Tuesday, November 21, 2017

Book Review - TO THE GOLDEN SHORE BY COURTNEY ANDERSON



Adoniram Judson, at age nineteen valedictorian of Brown College’s class of 1807, returned home to Massachusetts after an unsuccessful summer in New York City’s theater district.

Uncertain of his goal in life, although a successful author, he had little ambition in literature. And certainly no intent to follow his father’s career as a church pastor.

On his way home from New York, Judson chanced to stop at a small town inn over night.

The only remaining room was next to that of a very ill man.

The man caused no real disturbance, but Judson heard occasional moans, and people coming and going next door.

When paying his bill next morning, Judson casually asked about the man’s condition.

He’s dead,” the inn-keeper said.

Who was he?”

Young man from the college in Providence. Name was Eames. Jacob Eames.”

Judson’s closest friend in college and a man with little or no belief in God.

His shock left no recollection of the next few hours, but he arrived home in mortal fear for his own soul.

He had only one question to ask himself, “How shall I so order my future as best to please God?”

Judson became the first American missionary to foreign lands.

In 1813 he and his wife Ann (“Nancy”) reached Burma (now called Myanmar), an Asian country with twice the population of the whole USA at the time.

Burma’s king ruled his Buddhist country with an iron grip.

Few Burmans dared express interest in Christianity.

Judson spent the first six years on translating the Bible into Burmese.

It’s a difficult language, letters like circles and half-circles, no spaces between words, and entirely different meanings depending on the spoken tone.

Yet both Adoniram and Nancy became fluent.

Nancy cultivated acquaintance with the Rangoon city governor’s chief wife.
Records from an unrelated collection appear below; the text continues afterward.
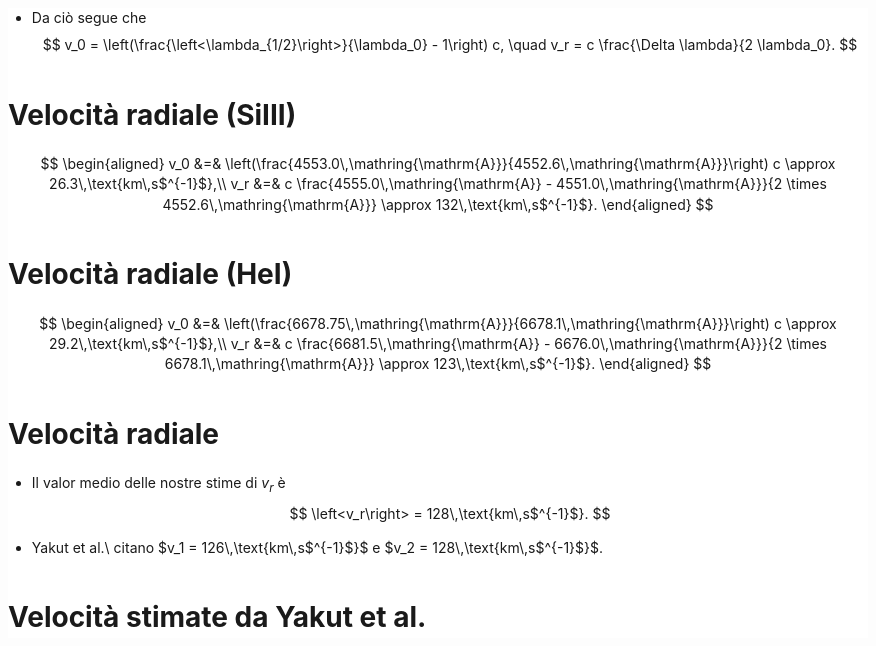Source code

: -   Da ciò segue che
    $$
    v_0 = \left(\frac{\left<\lambda_{1/2}\right>}{\lambda_0} - 1\right) c, \quad v_r = c \frac{\Delta \lambda}{2 \lambda_0}.
    $$


# Velocità radiale (SiIII)

$$
\begin{aligned}
v_0 &=& \left(\frac{4553.0\,\mathring{\mathrm{A}}}{4552.6\,\mathring{\mathrm{A}}}\right) c \approx 26.3\,\text{km\,s$^{-1}$},\\
v_r &=& c \frac{4555.0\,\mathring{\mathrm{A}} - 4551.0\,\mathring{\mathrm{A}}}{2 \times 4552.6\,\mathring{\mathrm{A}}} \approx
132\,\text{km\,s$^{-1}$}.
\end{aligned}
$$

# Velocità radiale (HeI)

$$
\begin{aligned}
v_0 &=& \left(\frac{6678.75\,\mathring{\mathrm{A}}}{6678.1\,\mathring{\mathrm{A}}}\right) c \approx 29.2\,\text{km\,s$^{-1}$},\\
v_r &=& c \frac{6681.5\,\mathring{\mathrm{A}} - 6676.0\,\mathring{\mathrm{A}}}{2 \times 6678.1\,\mathring{\mathrm{A}}} \approx
123\,\text{km\,s$^{-1}$}.
\end{aligned}
$$


# Velocità radiale

-  Il valor medio delle nostre stime di $v_r$ è
   $$
   \left<v_r\right> = 128\,\text{km\,s$^{-1}$}.
   $$

-  Yakut et al.\ citano $v_1 = 126\,\text{km\,s$^{-1}$}$ e $v_2 = 128\,\text{km\,s$^{-1}$}$.



# Velocità stimate da Yakut et al.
Arrival of another missionary with a printing press made possible a much wider spread of the Gospel.

Judson’s first Burman convert to Christianity occurred six years after Judson’s arrival.

Rangoon was in turmoil, King Bodawpaya had died; the British government reacted with hostility to Burma’s incursions into India.
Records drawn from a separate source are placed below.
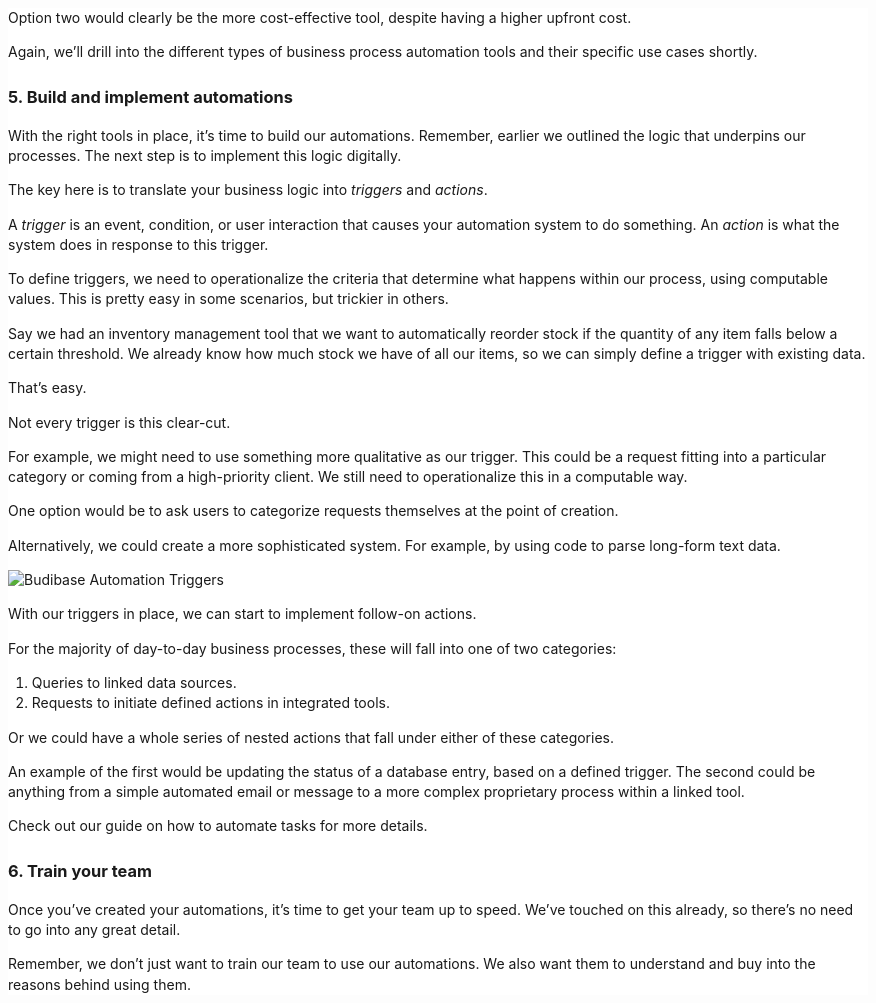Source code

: Option two would clearly be the more cost-effective tool, despite having a higher upfront cost.

Again, we’ll drill into the different types of business process automation tools and their specific use cases shortly.

### 5. Build and implement automations

With the right tools in place, it’s time to build our automations. Remember, earlier we outlined the logic that underpins our processes. The next step is to implement this logic digitally.

The key here is to translate your business logic into _triggers_ and _actions_.

A _trigger_ is an event, condition, or user interaction that causes your automation system to do something. An _action_ is what the system does in response to this trigger.

To define triggers, we need to operationalize the criteria that determine what happens within our process, using computable values. This is pretty easy in some scenarios, but trickier in others.

Say we had an inventory management tool that we want to automatically reorder stock if the quantity of any item falls below a certain threshold. We already know how much stock we have of all our items, so we can simply define a trigger with existing data.

That’s easy.

Not every trigger is this clear-cut.

For example, we might need to use something more qualitative as our trigger. This could be a request fitting into a particular category or coming from a high-priority client. We still need to operationalize this in a computable way.

One option would be to ask users to categorize requests themselves at the point of creation.

Alternatively, we could create a more sophisticated system. For example, by using code to parse long-form text data.

![Budibase Automation Triggers](https://res.cloudinary.com/daog6scxm/image/upload/v1658501698/cms/Screenshot_2022-07-22_at_15.23.53_chg60d.webp "Budibase Automation Triggers")

With our triggers in place, we can start to implement follow-on actions.

For the majority of day-to-day business processes, these will fall into one of two categories:

1. Queries to linked data sources.
2. Requests to initiate defined actions in integrated tools.

Or we could have a whole series of nested actions that fall under either of these categories.

An example of the first would be updating the status of a database entry, based on a defined trigger. The second could be anything from a simple automated email or message to a more complex proprietary process within a linked tool.

Check out our guide on how to automate tasks for more details.

### 6. Train your team

Once you’ve created your automations, it’s time to get your team up to speed. We’ve touched on this already, so there’s no need to go into any great detail.

Remember, we don’t just want to train our team to use our automations. We also want them to understand and buy into the reasons behind using them.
When young King Bagyidaw summoned the viceroy of Rangoon to Ava, the national capital 400 miles up-river, Judson obtained permission to accompany him and petition the King to permit publication of the Bible in Burmese. The new King expressed no interest.

In 1821, however, a new missionary and physician, Dr. Jonathan Price arrived.

His skill in removing eye cataracts caught the King’s attention, who then commanded Price’s appearance “at the Golden Feet.” in Ava.